# Spotify Music Recommendation Model

> Modeling recommendation relationships between spotify tracks using the Million Playlist dataset and graph theory.

## Links

<ul>
    <li><a href="https://www.kaggle.com/datasets/himanshuwagh/spotify-million">Million Playlist Dataset</a></li>
</ul>

In [1]:
import numpy as np
import os
import json
import rustworkx as rx
import pickle

In [2]:
%%time
# loading data

files = os.listdir('./data')

uriToData = {}
allPlaylists = np.full((11_000, 70), -1, dtype='int32')
counter = 0

for file in files:
    if file == '.DS_Store':
        continue
    with open(f"./data/{file}") as f:
        d = json.load(f)
        playlists = d["playlists"]
        for i in range(len(playlists)):
            playlist = playlists[i]["tracks"]
            for j in range(len(playlist)):
                if j >= 70:
                    break
                playlist[j]["track_uri"] = playlist[j]["track_uri"].split(':')[2]
                if playlist[j]["track_uri"] not in uriToData:
                    uriToData[playlist[j]["track_uri"]] = (len(uriToData), playlist[j]["track_name"])


for file in files:
    if file == '.DS_Store':
        continue
    with open(f"./data/{file}") as f:
        d = json.load(f)
        playlists = d["playlists"]
        for i in range(len(playlists)):
            playlist = playlists[i]["tracks"]
            for j in range(len(playlist)):
                if j >= 70:
                    break
                allPlaylists[i + counter, j] = uriToData[playlist[j]["track_uri"].split(':')[2]][0]
    counter += 1000

CPU times: user 3.29 s, sys: 211 ms, total: 3.5 s
Wall time: 3.5 s


In [3]:
%%time
graph = rx.PyGraph(multigraph=False)

for k, v in uriToData.items():
    graph.add_node(k)

for i in range(11_000):
    playlist = allPlaylists[i, :]
    for j in range(70):
        if playlist[j] == -1:
            break
        for k in range(j + 1, 70):
            if playlist[k] == -1:
                break
            if graph.has_edge(playlist[j], playlist[k]):
                graph.update_edge(playlist[j], playlist[k], graph.get_edge_data(playlist[j], playlist[k]) + 1)
            else:
                graph.add_edge(playlist[j], playlist[k], 1)
        

CPU times: user 2min 9s, sys: 1 s, total: 2min 10s
Wall time: 2min 10s


# Creating an API for our Model

Creating a few functions to easily get recommendations from our adjacency matrix and print recommendations to the console.

In [4]:
# functions for interfacing with adjacency matrix and maps

def get_uri(url):
    parts = url.split('/')
    return parts[len(parts) - 1]

def get_recommendations(url, numRecs=5):
    try:
        trackIdx = uriToData[get_uri(url)][0]
    except KeyError:
        print("song not found in database")
        return None
    recommendations = sorted(dict(graph.incident_edge_index_map(trackIdx)).items(), key=lambda x: x[1][2], reverse=True)
    result = []
    for i in range(len(recommendations)):
        if i >= numRecs:
            break
        result.append((uriToData[graph[recommendations[i][1][1]]][1], recommendations[i][1][2]))
    return result

def print_recommendations(recs):
    if recs is None:
        print("no recommendations")
        return
    for recSong, numAprs in recs:
        print(f"{recSong} - {numAprs}")

In [7]:
%%time

# Fluorescent Adolescent by Arctic Monkeys
recommendations = get_recommendations("https://open.spotify.com/track/7e8utCy2JlSB8dRHKi49xM", numRecs=10)

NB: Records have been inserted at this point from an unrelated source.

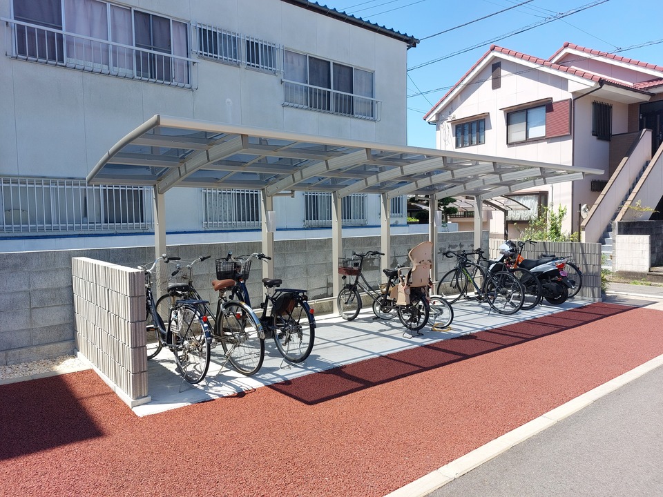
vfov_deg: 56.8
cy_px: 248
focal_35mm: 24
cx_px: 332
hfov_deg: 71.6
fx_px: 460
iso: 25
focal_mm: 5.23
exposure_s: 1/518
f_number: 1.8
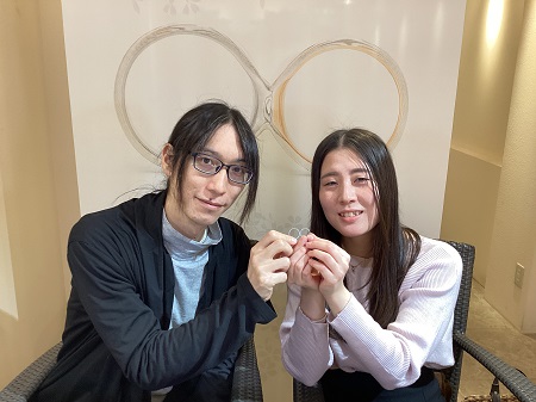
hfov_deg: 58.4
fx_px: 480
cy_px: 201
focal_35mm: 31
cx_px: 268
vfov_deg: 45.4
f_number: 2.4
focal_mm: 3.3
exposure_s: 1/60
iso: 80
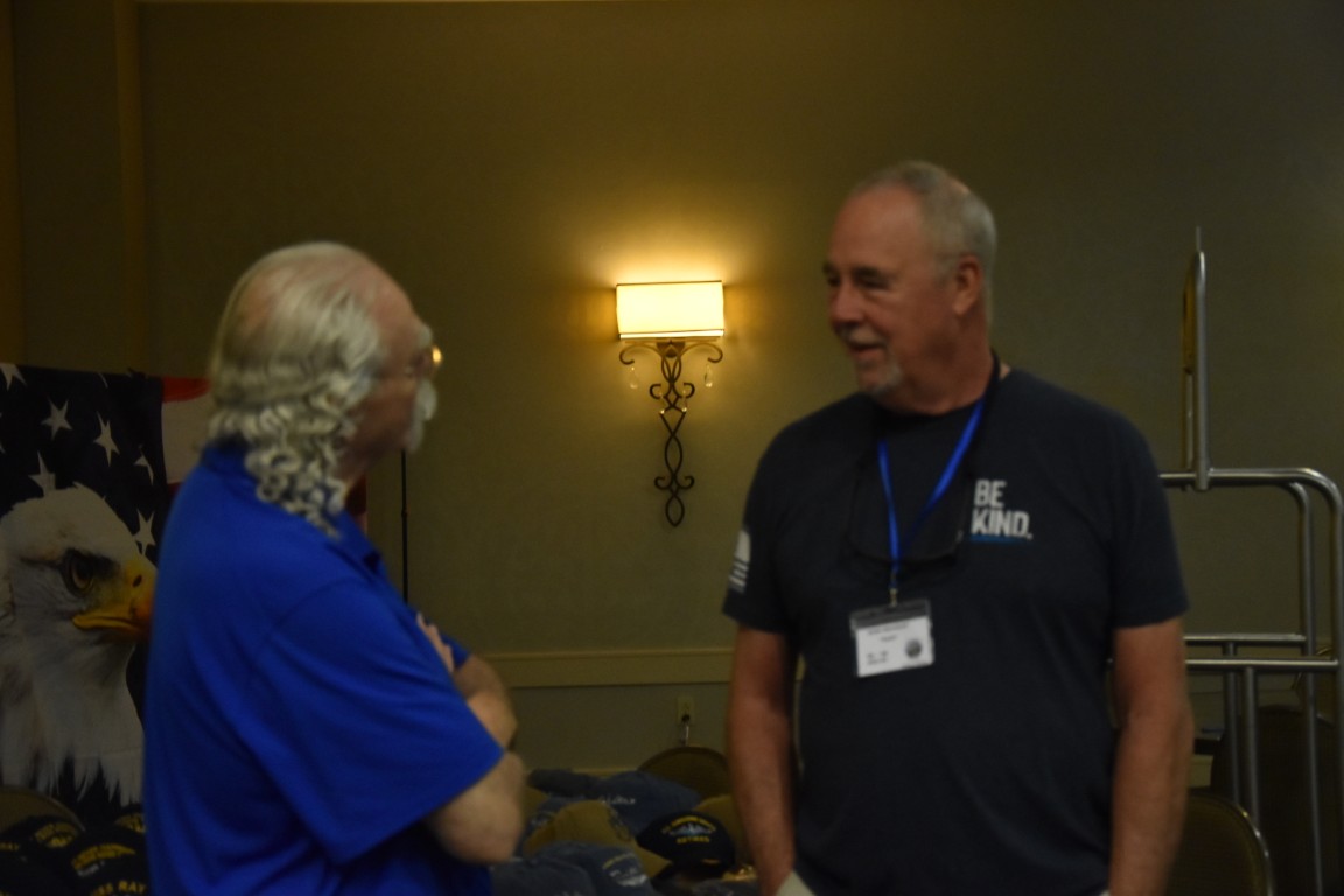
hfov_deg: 31.9
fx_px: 2352
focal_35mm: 63
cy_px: 448
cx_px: 672
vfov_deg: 21.6
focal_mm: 42
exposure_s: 1/60
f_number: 4.8
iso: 1600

CPU times: user 4.01 ms, sys: 1.54 ms, total: 5.55 ms
Wall time: 4.29 ms


In [8]:
print_recommendations(recommendations)

Do I Wanna Know? - 16
Come a Little Closer - 14
1901 - 10
Why'd You Only Call Me When You're High? - 10
Arabella - 9
A-Punk - 9
Take Me Out - 9
R U Mine? - 8
505 - 8
Someday - 8


In [14]:
with open('./web/recommendation_graph.pkl', 'wb+') as f:
    pickle.dump(graph, f)

with open('./web/uriToData.pkl', 'wb+') as f:
    pickle.dump(uriToData, f)